Ashtanga Mix
Posted in ashtanga yoga, dog! on 08/16/2008 04:25 pm by karenGreat fun, the Ashtanga Mix class. Two hours of just messing around with a bunch of poses. Muscle Man (VBG’s son) taught the class, and it’s clear he thought the sequence through — the two hours flew by.
A short list of poses I recognized include:
- Marichyasana E
- Vasisthasana
- Vishwamitrasana
- Bakasana
- Supta Trivikrmasana
- Dighasana
- Trivikrmasana
- Nata Rajasana
- Salabasana
- Bhekasana
- Dhanurasana
- Ustrasana
- Bharadvajasana
- Ardha Matsyendrasana
- Gomukhasana
- and a bunch of weird stuff I’ve never seen before
We did a bunch from primary, too — including bhujapidasana, kurmasana, supta kurmasana and garbha pindasana.
And a lot of other stuff I can’t even begin to recall.
A very entertaining class. Smorgasbord classes really amuse me. Well, provided the poses are entertaining. I suppose you could look at a vinyasa flow class as a smorgasbord of poses — but they’re always the same old not-terribly-challenging poses.
Not that there’s anything wrong with that.
***
The Cop is watching a documentary about mountain biking, with lots of footage of guys missing their lines and hanging their bikes up in trees, or missing jumps across cliffs, etc.
He is mountain biking in earnest these days. Managed to break the bike-before-the-current-one by hitting a rock face. Following the rock face crash, he took an old bike out for a ride in the mountains of Flagstaff when we were up there for a visit. Called to say he’d had a good ride, but thought his forearm might be broken (turns out it was just a deep bruise). So anyhow, yeah. I’m saving up for a rescue helicopter and flying lessons.
***
Oh, just remembered. We did hanumanasana and samakonasana this morning in mix class. The famous West Coast add-on. VBG taught me to include the poses in my standing practice, but after a while I knocked it off — back when I stripped out all “extras” because I realized how much work I had to do on primary.
Interestingly, I found that when I didn’t do hanumanasana every day, it actually got better. I’d go to VBG’s weekly led class and do my one hanumanasana per week and was amazed to find that it was better and better, week after week. Any time I decided to work on it and added it back into my daily routine, it got worse.
The point is, I haven’t been doing hanumansana for months, nor has VBG been offering a led class, so it’s just off my radar entirely. So it was nice to do it today and find that it was shockingly easy to just sink into the full pose, and felt delightful to throw a backbend into it. I imagine the ease is because of all of the backbending work I’m doing, which is (according to today’s hanumanasana) opening my hip flexors.

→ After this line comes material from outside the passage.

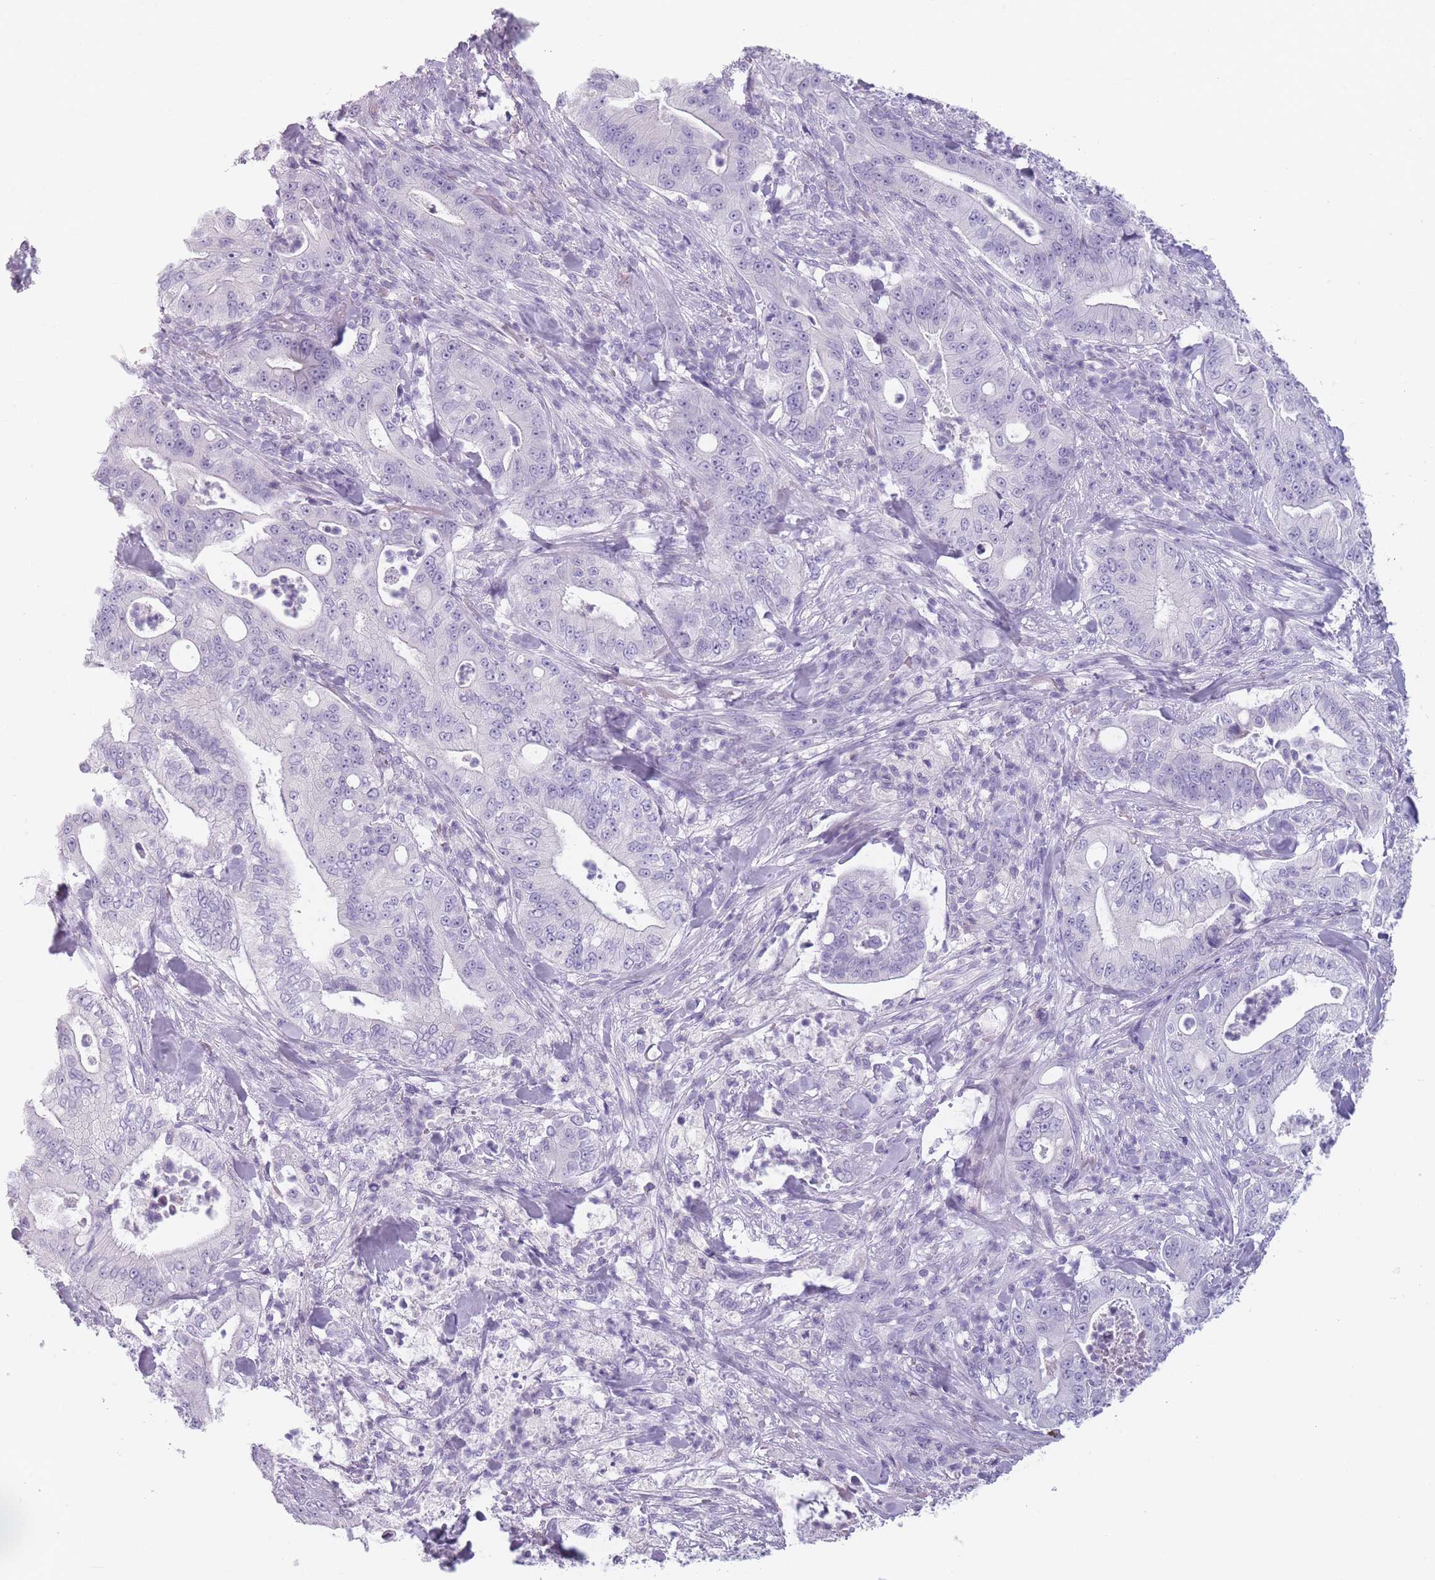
{"staining": {"intensity": "negative", "quantity": "none", "location": "none"}, "tissue": "pancreatic cancer", "cell_type": "Tumor cells", "image_type": "cancer", "snomed": [{"axis": "morphology", "description": "Adenocarcinoma, NOS"}, {"axis": "topography", "description": "Pancreas"}], "caption": "Adenocarcinoma (pancreatic) was stained to show a protein in brown. There is no significant positivity in tumor cells. (DAB IHC with hematoxylin counter stain).", "gene": "CCNO", "patient": {"sex": "male", "age": 71}}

At the end of the session, Muscle Man gave us some unstructured fun time — for inversions or whatever. And he offered to do dropbacks if anyone wanted. Why was I the only volunteer?? It’s kind of funny, I see assisted dropbacks as THE most valuable things I can “get” out of a class. What I didn’t bank on, though, was the way Muscle Man let me hit the mat on my own. He just made sure I didn’t crater. I think I looked shocked after the first one.
“If I let you go, you have… uh, a little fear. And it’ll remind you to keep your arms straight and push,” he explained. (Yes, explained AFTER the first one.)
Okay, though — I buy his rationale on this.
The Cop took some days off for puppy paternity leave. Hence my ability to go to the mix class. Next week, The Cop’ll be sleeping during class time — as he does after night shifts on Fridays. I need to teach the puppy to be quiet in his crate so I can go back to class again…
Crate training. Our current project.